>>>>>

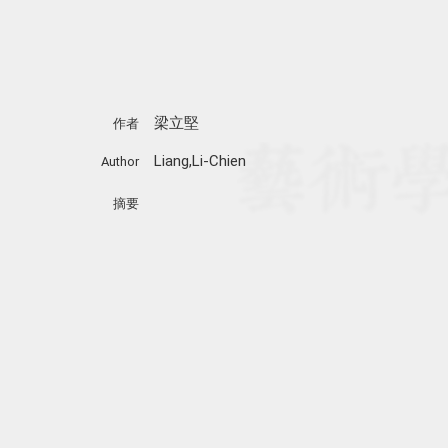
梁立堅
作者
Liang,Li-Chien
Author
摘要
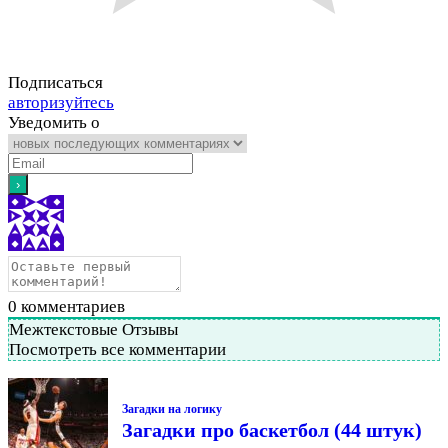
Подписаться
авторизуйтесь
Уведомить о
0
комментариев
Межтекстовые Отзывы
Посмотреть все комментарии
Загадки на логику
Загадки про баскетбол (44 штук)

<<<<<

◆ **AIM OF THE TASK**
Copy the listing verbatim, omitting images.

◆ **WRITTEN RESPONSE**
梁立堅
作者
Liang,Li-Chien
Author
摘要
Подписаться
авторизуйтесь
Уведомить о
0
комментариев
Межтекстовые Отзывы
Посмотреть все комментарии
Загадки на логику
Загадки про баскетбол (44 штук)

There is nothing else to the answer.